Nous pouvons, dès à présent, engager une réflexion sur le fondement des bonnes pratiques ayant fait leurs preuves ailleurs. La Commission nationale des droits de l’homme, le médiateur de la République, l’ordre des avocats ainsi que les organisations de la société civile œuvrant pour la défense des droits humains et la bonne gouvernance peuvent très bien contribuer à cet exercice. Mieux, une expertise technique mobilisable est disponible à l’international. Il s’agit d’ouvrir la voie à une enquête internationale indépendante sur les crimes, abus de tous ordres et dénis de droit commis depuis 2009 voire depuis 1990 ou bien avant. Il s’agit aussi d’en évaluer les réparations et réhabilitations. Bien entendu, les événements consécutifs à la présidentielle du 27 août dernier seraient prioritaires.

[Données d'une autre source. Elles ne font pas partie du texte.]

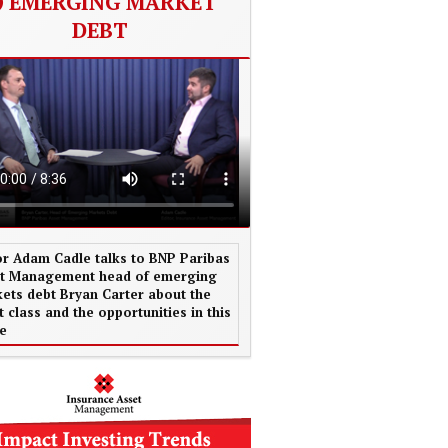
EMERGING MARKET
DEBT
or Adam Cadle talks to BNP Paribas
t Management head of emerging
ets debt Bryan Carter about the
t class and the opportunities in this
e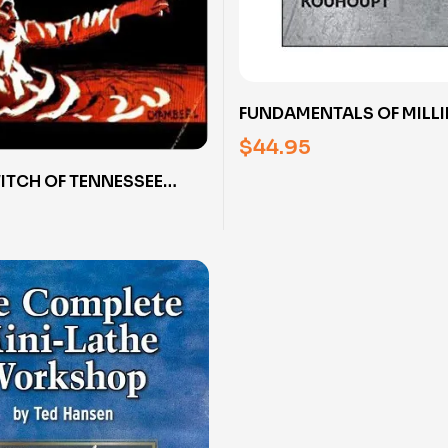
FUNDAMENTALS OF MILL
MACHINE OPERATION WI
$
44.95
KOUHOUPT (DVD)
WITCH OF TENNESSEE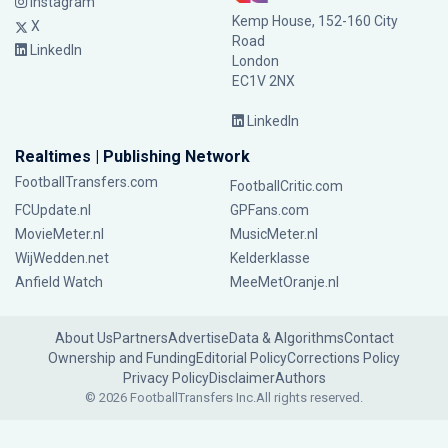
Instagram
Kemp House, 152-160 City
X
Road
LinkedIn
London
EC1V 2NX
LinkedIn
Realtimes | Publishing Network
FootballTransfers.com
FootballCritic.com
FCUpdate.nl
GPFans.com
MovieMeter.nl
MusicMeter.nl
WijWedden.net
Kelderklasse
Anfield Watch
MeeMetOranje.nl
About Us
Partners
Advertise
Data & Algorithms
Contact
Ownership and Funding
Editorial Policy
Corrections Policy
Privacy Policy
Disclaimer
Authors
© 2026 FootballTransfers Inc.
All rights reserved.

Nous ne pouvons et de devons laisser impunis les crimes rituels, assassinats politiques, spoliations et tous les actes d’instrumentalisation des institutions. Nous devons nous donner les moyens de comprendre comment et pourquoi sommes-nous arrivés à un tel dérèglement des valeurs et principes, à une telle violence contre des citoyens aux mains nues. Une fois pour toutes, nous devons aussi répondre à la question de savoir si l’ambition individuelle doit prévaloir sur notre destinée commune. Ce n’est qu’à cette condition que nous pourrions envisager des réformes institutionnelles consensuelles.